LinuxQuestions.org

LinuxQuestions.org (/questions/)
-   Linux - Software (http://www.linuxquestions.org/questions/linux-software-2/)
-   -   awk commands/script to extract lines with a specific format (http://www.linuxquestions.org/questions/linux-software-2/awk-commands-script-to-extract-lines-with-a-specific-format-4175430078/)

oldfogey 10-02-2012 11:42 AM

awk commands/script to extract lines with a specific format
 
Hi. I'm trying to extract lines from a file, each of which are of a certain format. I can write awk commands to do parts of this as individual steps but I'd like to link everything together so I don't have to issue a sequence of individual commands.

Here's a sample portion of the input file:

F9JcQEcS21=SQZK6if6mfnA
pc\sender4
Wed12:25:17
abc124
ba1
clp1491
N18471
Tam-port
dd
e.44
flash9
1c-64-94-98-87-11

I'd like to extract all lines from the input file that:

1) only contain alphanumeric characters (all alpha characters a-z being lowercase)
2) the beginning of each line must have a minimum of 2 alpha characters
3) the last character must be a number.

So the properly extracted lines from the sample above would be:

abc124
ba1
clp1491
flash9

Thanks in advance for your suggestions!

kakaka 10-02-2012 01:16 PM

Based on what you show as desired output, it sounds as if you want to output lines that start with a minimum of two lower case letters, end with digits, and contain only lower case letters and digits. Using your example data as input, this command gets the desired output:

Code:

gawk --posix '/^([a-z]{2,})([0-9]+)$/ { print $0 }'

cortman 10-02-2012 01:26 PM

You can also do this with grep-

Code:

egrep "^([a-z]){2}[a-z]*[0-9]*[0-9]$"
then direct the output to a file or xargs.

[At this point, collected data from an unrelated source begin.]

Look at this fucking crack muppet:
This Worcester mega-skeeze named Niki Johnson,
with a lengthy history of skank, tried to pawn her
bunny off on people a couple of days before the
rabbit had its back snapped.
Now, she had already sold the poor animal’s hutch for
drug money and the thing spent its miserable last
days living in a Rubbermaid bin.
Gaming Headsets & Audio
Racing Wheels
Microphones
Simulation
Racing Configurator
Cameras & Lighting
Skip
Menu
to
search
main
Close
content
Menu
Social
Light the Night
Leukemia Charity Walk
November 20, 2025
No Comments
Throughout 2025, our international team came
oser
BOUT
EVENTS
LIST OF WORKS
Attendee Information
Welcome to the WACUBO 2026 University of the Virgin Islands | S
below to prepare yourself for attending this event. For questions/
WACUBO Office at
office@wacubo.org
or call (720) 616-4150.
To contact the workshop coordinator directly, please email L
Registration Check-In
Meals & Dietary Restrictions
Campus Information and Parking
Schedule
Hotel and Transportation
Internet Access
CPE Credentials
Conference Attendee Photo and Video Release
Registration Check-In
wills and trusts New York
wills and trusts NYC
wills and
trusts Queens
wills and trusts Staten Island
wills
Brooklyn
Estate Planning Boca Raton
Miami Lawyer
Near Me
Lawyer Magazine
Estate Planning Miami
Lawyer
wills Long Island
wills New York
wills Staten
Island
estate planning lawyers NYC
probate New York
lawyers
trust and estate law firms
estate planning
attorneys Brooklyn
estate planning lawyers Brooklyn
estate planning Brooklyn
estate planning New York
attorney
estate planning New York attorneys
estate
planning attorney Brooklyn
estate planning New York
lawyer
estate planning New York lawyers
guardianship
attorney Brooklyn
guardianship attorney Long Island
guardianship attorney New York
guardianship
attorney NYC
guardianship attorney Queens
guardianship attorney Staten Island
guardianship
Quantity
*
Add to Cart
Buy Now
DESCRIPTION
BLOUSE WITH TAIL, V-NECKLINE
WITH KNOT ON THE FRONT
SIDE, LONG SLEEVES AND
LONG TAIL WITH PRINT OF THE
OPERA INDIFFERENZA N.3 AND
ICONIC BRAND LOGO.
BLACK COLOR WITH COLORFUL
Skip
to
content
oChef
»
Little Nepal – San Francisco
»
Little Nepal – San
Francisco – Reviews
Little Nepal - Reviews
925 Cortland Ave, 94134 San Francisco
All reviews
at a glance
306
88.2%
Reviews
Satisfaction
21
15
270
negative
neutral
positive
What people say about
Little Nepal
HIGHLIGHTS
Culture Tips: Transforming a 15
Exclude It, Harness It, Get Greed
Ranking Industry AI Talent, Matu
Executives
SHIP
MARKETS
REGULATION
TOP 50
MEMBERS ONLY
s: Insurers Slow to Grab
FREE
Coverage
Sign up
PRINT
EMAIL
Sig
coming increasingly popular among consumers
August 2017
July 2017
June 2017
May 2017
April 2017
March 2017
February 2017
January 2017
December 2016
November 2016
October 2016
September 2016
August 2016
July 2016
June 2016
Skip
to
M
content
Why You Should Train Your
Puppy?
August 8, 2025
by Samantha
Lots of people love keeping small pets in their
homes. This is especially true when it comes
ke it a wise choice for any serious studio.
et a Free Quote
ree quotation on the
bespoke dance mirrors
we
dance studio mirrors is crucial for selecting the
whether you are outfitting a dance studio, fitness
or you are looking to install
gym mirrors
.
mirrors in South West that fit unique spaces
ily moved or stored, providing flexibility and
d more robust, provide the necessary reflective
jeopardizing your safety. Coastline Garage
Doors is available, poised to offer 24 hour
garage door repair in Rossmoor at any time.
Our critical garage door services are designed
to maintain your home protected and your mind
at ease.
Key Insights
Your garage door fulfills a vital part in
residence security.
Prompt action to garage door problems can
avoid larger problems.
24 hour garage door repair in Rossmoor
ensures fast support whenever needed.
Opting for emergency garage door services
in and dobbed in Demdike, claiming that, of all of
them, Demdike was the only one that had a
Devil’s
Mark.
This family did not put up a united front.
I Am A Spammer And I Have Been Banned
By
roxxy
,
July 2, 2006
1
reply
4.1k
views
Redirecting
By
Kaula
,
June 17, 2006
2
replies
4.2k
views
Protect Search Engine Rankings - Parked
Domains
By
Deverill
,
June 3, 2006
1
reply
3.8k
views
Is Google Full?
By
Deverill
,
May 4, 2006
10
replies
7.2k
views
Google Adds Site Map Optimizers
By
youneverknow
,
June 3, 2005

oldfogey 10-02-2012 01:34 PM

Fantastic! You guys are tremendous!

Thank you.

SecretCode 10-02-2012 02:39 PM

Quote:

Originally Posted by kakaka (Post 4795130)
Based on what you show as desired output, it sounds as if you want to output lines that start with a minimum of two lower case letters, end with digits, and contain only lower case letters and digits. Using your example data as input, this command gets the desired output:

Code:

gawk --posix '/^([a-z]{2,})([0-9]+)$/ { print $0 }'

This would produce the example output, but the description given would also allow digits followed by letters - lines like abc123def99

If the description's correct and the examples were missing such a case, you would need
Code:

gawk --posix '/^[a-z]{2}[a-z0-9]*[0-9]+$/ { print $0 }'

oldfogey 10-02-2012 02:50 PM

You're correct. A string such as abc123def99 would not be desired in the output.

The output must be (minimum 2) alphas followed by (at least 1) numeric.

Thanks for the catch!


All times are GMT -5. The time now is 04:42 PM.